Hari ini Hanbin mengunjungi adiknya sembari membawa selembar foto yang diambilnya dari album. Begitu sampai di ruang perawatan setelah mendapatkan izin dari perawat. Hanbin duduk di samping brankar Yujin. Adik kecilnya itu masih terpejam dengan alat-alat penunjang hidup yang masih menempel pada tubuhnya. Kata dokter yang menangani, Yujin mengalami patah tulang leher, rusuk, dan yang paling parah berada di kaki. Jika sampai terlambat datang ke rumah sakit, Yujin tidak akan selamat. Karena selama operasi pun, Yujin beberapa kali mengalami pendarahan.

Tapi rupanya Tuhan masih menyayangi Yujin. Tuhan masih mengizinkan Yujin untuk hidup. Saat kedua orang tua mereka bahkan tidak selamat, Yujin masih bertahan untuk dirawat kakak-kakaknya. Hanbin tidak tahu lagi bagaimana jika sampai Yujin ikut pergi. Mungkin dirinya akan kehilangan akal.

Hanbin menepuk lutut Yujin. "Yujin, kalau kau bisa mendengar suara Kakak, tolong dengarkan cerita Kakak hari ini, ya?"

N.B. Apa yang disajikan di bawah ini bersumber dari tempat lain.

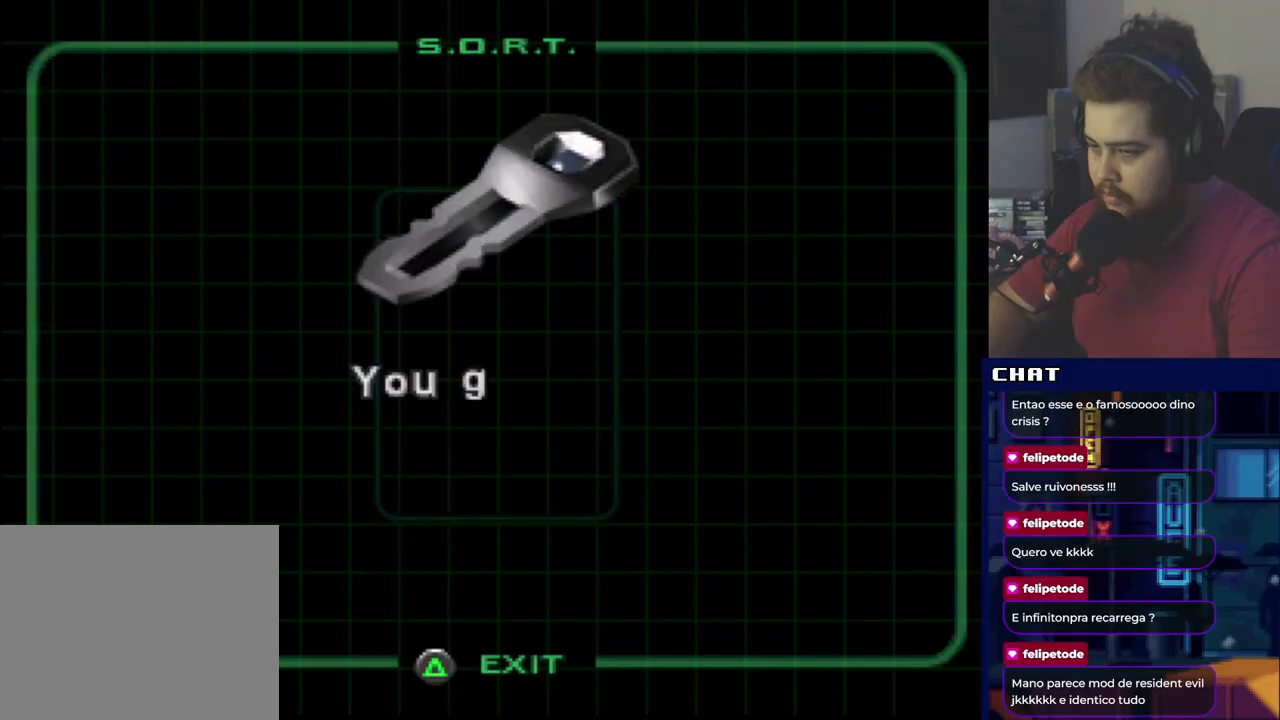
Gameplay with a controller (Xbox layout); each line is a JSON object with the inputs held at the frame after it. "events" lists button and stick changes between this image and that frame as [ms after this image, input, new state], when the widget could be followed in between. Not read: left_stick right_stick.
{"buttons": ["A"], "events": [[250, "A", "down"], [383, "A", "up"], [450, "A", "down"]]}
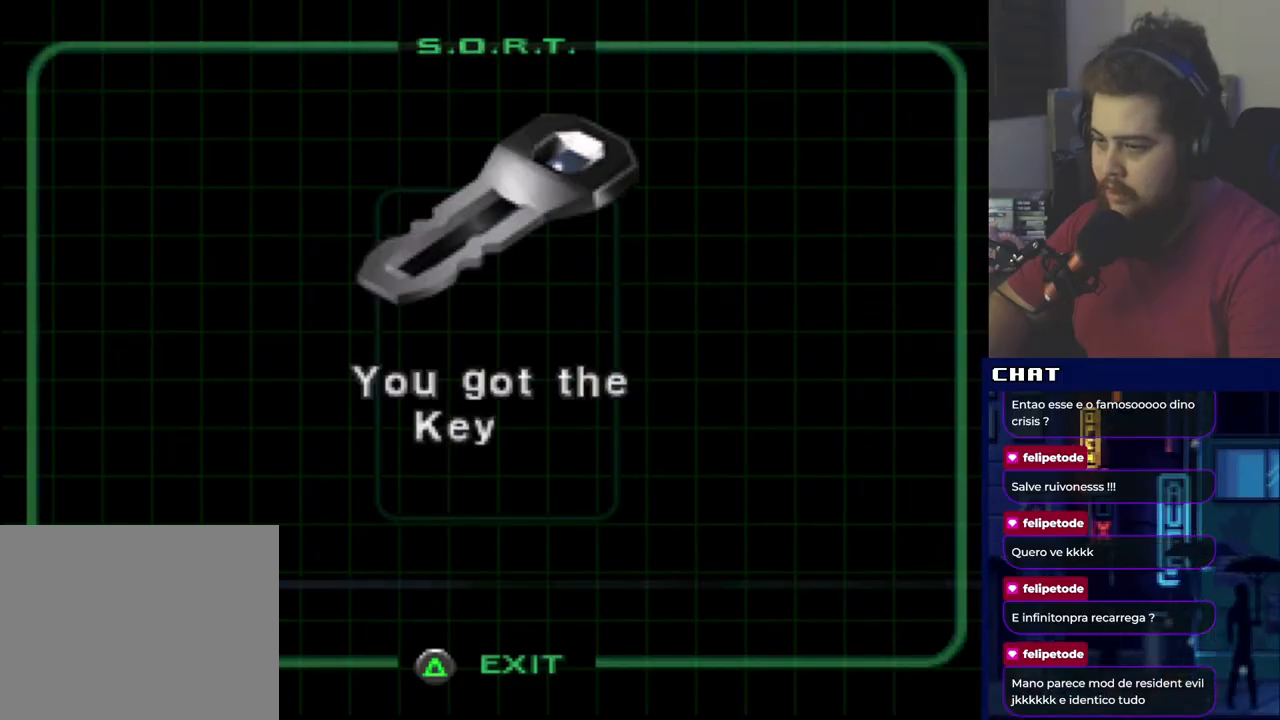
{"buttons": [], "events": [[67, "A", "up"], [167, "A", "down"], [267, "A", "up"], [351, "A", "down"], [467, "A", "up"]]}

Diangkatnya selembar foto yang semula disimpannya di dalam saku. Fotonya, Jeonghan, dan Yujin saat ulang tahun si bungsu yang ke-9. "Ini foto kita bertiga. Kak Jeonghan, Kak Hanbin, dan Yujin. Yujin masih ingat tidak, saat ulang tahun ke sembilan Yujin, kami memberikan hadiah apa?"

Hanya suara nyaring dari monitor detak jantung yang menjawab pertanyaan Hanbin. Suara yang amat menyayat hati Hanbin sebagai seorang kakak yang mengharapkan kesembuhan sang adik.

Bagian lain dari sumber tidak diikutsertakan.